Il suo Presidente Chicco Testa, in un’intervista a questo giornale, aveva già  denunciato i rischi che si correvano per la mancanza di impianti. Di nuovo ora c’è un rapporto su dati Ispra e della stessa Assoambiente, nel quale si denuncia che nelle tre regioni suddette mancano impianti adeguati al contesto. “Carenza di un’adeguata impiantistica per il riciclo dei rifiuti, assenza di valorizzazione energetica per quanto non riciclabile, turismo dei rifiuti verso altre Regioni, affidamento eccessivo allo smaltimento in discarica”. Questa la sintesi, poco edificante per chi al governo del Paese non perde occasione per dire che l’Italia è alla vigilia di un new green deal.  

Dal rapporto non esce bene il Lazio del governatore Nicola Zingaretti, che più di altre Regioni alimenta il fenomeno del turismo dei rifiuti. La differenziata è al 46%, ma il 64% dell’umido prelevato va fuori Regione. Attenzione: qui pesa lo sfascio organizzativo di Roma capitale, che alla fine fa tutt’uno con le posizioni di chi è alla guida della città e si oppone alla costruzione di nuovi impianti. Pregiudizi ideologici viene da dire, laddove la situazione sta sfuggendo di mano. La Campania del governatore Vincendo De Luca, a sua volta, è sull’orlo dell’emergenza. 

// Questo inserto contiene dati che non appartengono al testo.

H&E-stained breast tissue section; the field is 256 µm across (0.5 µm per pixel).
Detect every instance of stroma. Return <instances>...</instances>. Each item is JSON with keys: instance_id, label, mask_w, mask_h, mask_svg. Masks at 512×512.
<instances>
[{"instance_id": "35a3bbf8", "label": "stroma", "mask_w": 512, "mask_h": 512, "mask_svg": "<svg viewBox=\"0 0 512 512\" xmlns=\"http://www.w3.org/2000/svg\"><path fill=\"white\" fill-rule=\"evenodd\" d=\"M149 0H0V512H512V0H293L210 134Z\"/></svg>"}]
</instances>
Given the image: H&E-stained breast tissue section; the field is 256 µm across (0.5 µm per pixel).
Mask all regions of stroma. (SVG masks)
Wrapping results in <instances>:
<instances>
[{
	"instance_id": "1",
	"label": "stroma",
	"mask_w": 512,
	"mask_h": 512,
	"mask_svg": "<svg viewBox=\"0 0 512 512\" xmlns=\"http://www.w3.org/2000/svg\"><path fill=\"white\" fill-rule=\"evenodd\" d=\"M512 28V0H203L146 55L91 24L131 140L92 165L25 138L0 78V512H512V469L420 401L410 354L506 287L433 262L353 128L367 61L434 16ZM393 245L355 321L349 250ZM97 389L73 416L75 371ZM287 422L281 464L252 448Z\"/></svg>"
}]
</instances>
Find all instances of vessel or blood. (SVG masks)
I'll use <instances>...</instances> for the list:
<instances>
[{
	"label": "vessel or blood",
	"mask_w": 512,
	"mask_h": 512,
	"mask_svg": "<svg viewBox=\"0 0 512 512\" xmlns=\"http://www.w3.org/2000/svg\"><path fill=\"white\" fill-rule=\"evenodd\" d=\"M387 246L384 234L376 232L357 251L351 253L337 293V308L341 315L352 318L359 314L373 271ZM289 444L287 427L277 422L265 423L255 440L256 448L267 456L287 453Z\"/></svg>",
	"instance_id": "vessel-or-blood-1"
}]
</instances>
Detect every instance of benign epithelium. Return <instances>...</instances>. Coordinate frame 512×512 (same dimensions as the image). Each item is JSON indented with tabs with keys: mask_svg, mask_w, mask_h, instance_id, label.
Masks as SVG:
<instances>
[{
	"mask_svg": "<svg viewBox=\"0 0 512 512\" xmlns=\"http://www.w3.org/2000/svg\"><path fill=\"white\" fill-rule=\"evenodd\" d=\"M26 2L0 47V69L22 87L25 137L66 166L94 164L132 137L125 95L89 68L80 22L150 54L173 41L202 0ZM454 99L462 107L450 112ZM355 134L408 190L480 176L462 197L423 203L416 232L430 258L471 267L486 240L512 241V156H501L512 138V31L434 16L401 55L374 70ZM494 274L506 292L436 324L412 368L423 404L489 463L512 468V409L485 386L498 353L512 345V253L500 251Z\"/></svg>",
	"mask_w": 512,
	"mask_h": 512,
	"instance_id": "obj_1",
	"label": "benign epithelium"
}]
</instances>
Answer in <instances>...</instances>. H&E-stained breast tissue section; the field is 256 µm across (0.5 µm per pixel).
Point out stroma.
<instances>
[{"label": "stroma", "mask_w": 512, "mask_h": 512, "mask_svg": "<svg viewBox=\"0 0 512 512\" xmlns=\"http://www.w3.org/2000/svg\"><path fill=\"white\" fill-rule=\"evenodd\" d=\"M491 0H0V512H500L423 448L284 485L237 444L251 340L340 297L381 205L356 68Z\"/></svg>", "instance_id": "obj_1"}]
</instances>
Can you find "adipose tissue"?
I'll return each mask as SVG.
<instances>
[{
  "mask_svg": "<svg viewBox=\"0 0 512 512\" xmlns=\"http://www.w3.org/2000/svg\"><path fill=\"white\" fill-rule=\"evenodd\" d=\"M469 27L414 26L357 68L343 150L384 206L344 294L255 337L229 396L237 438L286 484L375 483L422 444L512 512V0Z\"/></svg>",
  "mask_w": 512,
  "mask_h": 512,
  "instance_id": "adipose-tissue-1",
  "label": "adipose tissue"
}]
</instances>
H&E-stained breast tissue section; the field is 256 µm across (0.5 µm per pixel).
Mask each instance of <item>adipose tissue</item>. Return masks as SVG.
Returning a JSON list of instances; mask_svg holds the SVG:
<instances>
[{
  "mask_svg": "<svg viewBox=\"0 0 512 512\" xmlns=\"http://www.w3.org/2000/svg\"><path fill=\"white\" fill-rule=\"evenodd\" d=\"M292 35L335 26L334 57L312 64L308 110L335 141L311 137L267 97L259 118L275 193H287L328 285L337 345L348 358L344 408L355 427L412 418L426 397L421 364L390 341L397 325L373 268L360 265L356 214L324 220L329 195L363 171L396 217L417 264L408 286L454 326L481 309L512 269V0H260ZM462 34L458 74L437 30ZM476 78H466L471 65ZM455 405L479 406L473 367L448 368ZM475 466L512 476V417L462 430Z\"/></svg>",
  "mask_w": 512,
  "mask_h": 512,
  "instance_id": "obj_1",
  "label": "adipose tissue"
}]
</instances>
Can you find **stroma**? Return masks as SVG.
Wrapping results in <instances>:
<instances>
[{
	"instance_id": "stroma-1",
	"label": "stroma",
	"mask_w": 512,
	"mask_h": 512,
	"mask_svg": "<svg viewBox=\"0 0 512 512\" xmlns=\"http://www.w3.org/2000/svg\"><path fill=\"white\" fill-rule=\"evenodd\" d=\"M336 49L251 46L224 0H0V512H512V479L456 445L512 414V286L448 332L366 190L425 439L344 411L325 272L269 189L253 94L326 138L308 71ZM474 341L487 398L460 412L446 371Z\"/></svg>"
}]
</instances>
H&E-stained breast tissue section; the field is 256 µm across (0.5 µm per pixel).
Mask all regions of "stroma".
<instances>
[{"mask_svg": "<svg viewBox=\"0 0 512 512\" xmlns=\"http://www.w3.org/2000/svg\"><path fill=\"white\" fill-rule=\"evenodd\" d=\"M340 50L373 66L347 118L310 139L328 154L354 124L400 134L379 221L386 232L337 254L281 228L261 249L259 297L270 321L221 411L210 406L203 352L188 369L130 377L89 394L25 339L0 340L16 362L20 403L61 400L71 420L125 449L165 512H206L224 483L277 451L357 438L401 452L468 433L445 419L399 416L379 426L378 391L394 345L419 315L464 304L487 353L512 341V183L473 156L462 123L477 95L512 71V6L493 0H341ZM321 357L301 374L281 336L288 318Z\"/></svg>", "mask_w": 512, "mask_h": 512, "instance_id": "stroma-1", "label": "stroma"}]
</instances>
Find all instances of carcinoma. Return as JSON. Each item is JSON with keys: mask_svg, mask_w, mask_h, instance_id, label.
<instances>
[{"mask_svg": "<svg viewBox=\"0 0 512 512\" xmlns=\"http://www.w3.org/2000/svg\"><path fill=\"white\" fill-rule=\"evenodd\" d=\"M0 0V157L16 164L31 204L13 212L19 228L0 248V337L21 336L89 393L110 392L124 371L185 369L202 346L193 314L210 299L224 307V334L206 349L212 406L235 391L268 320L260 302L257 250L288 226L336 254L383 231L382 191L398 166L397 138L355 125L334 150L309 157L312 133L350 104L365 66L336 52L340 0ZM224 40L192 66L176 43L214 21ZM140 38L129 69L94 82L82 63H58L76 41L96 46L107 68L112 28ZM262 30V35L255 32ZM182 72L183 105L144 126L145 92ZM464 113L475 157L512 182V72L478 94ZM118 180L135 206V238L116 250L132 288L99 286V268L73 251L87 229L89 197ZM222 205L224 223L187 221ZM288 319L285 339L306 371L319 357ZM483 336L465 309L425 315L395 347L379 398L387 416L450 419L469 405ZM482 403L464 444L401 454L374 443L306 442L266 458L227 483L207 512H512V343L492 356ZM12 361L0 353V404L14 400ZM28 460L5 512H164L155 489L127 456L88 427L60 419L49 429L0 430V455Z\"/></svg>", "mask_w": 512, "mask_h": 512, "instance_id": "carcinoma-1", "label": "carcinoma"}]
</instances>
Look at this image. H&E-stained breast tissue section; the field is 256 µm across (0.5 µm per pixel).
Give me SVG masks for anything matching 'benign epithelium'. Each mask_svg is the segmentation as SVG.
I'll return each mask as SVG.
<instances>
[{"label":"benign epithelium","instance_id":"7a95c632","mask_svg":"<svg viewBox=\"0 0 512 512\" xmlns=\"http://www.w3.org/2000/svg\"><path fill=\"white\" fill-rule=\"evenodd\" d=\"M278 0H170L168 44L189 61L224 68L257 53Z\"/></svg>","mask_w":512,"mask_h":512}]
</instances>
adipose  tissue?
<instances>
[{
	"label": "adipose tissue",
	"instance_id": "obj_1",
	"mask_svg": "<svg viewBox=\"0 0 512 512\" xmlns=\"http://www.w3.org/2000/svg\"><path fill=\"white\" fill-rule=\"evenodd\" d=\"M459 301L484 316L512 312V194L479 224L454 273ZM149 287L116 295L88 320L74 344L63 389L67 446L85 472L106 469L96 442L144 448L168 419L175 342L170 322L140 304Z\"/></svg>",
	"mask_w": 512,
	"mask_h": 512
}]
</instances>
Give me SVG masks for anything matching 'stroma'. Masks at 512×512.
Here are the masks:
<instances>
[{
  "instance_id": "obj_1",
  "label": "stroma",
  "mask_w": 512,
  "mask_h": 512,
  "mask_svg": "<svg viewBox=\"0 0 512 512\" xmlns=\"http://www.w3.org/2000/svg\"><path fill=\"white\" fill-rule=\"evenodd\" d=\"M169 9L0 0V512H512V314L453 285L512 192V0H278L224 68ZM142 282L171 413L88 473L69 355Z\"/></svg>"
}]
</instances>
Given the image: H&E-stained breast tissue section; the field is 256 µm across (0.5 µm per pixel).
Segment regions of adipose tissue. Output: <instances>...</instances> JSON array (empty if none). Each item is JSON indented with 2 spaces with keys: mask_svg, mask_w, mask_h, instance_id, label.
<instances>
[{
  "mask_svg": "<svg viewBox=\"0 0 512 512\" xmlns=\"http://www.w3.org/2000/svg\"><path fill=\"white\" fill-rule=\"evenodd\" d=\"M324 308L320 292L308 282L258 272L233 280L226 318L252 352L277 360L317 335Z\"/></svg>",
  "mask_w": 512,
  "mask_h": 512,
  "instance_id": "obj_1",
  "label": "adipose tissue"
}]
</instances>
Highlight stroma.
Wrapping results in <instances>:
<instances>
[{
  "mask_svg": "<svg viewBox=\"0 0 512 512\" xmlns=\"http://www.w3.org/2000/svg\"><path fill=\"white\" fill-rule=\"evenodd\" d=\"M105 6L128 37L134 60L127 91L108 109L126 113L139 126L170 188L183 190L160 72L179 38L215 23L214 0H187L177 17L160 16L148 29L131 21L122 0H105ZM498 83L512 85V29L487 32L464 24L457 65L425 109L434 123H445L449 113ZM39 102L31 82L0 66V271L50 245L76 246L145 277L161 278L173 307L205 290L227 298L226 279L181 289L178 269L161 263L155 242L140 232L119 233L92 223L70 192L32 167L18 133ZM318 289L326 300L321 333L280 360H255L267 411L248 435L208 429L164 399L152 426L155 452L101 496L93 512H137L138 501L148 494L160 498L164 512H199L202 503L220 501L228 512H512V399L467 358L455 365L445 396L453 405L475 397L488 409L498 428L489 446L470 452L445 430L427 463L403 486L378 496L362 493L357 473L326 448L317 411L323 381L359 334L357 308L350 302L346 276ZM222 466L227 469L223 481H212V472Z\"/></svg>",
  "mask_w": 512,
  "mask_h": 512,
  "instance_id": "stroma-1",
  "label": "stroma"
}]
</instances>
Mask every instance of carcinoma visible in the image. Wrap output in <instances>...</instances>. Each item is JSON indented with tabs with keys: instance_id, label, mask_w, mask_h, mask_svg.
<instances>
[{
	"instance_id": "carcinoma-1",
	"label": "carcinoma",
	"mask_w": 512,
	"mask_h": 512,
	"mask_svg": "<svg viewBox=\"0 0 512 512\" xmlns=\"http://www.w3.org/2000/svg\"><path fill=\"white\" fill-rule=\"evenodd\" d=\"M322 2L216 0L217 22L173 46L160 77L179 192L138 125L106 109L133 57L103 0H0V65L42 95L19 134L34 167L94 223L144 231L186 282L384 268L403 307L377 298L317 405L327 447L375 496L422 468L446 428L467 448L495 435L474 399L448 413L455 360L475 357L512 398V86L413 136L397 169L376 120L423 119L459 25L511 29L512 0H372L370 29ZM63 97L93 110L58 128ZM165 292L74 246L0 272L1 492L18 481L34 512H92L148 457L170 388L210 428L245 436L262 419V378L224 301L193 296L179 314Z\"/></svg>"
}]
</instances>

La raccolta negli anni è migliorata, ma si fa poco riciclo. Il mega inceneritore di Acerra, gestito da A2A, è servito a superare la fase più critica degli anni passati, tuttavia la situazione regionale “appare solo momentanea e decisamente fragile”. In un territorio che produce 439,5 kg di rifiuti per abitante all’anno. L’assenza di un efficiente sistema di riciclo a valle delle raccolte si traduce nell’88,5% di organico verso altre Regioni d’Italia. Euro in uscita, non c’è che dire. Il termovalorizzatore di Acerra, tra l’altro, tratta circa il 70% dei rifiuti inceneriti in tutto il Sud. E siamo a due.  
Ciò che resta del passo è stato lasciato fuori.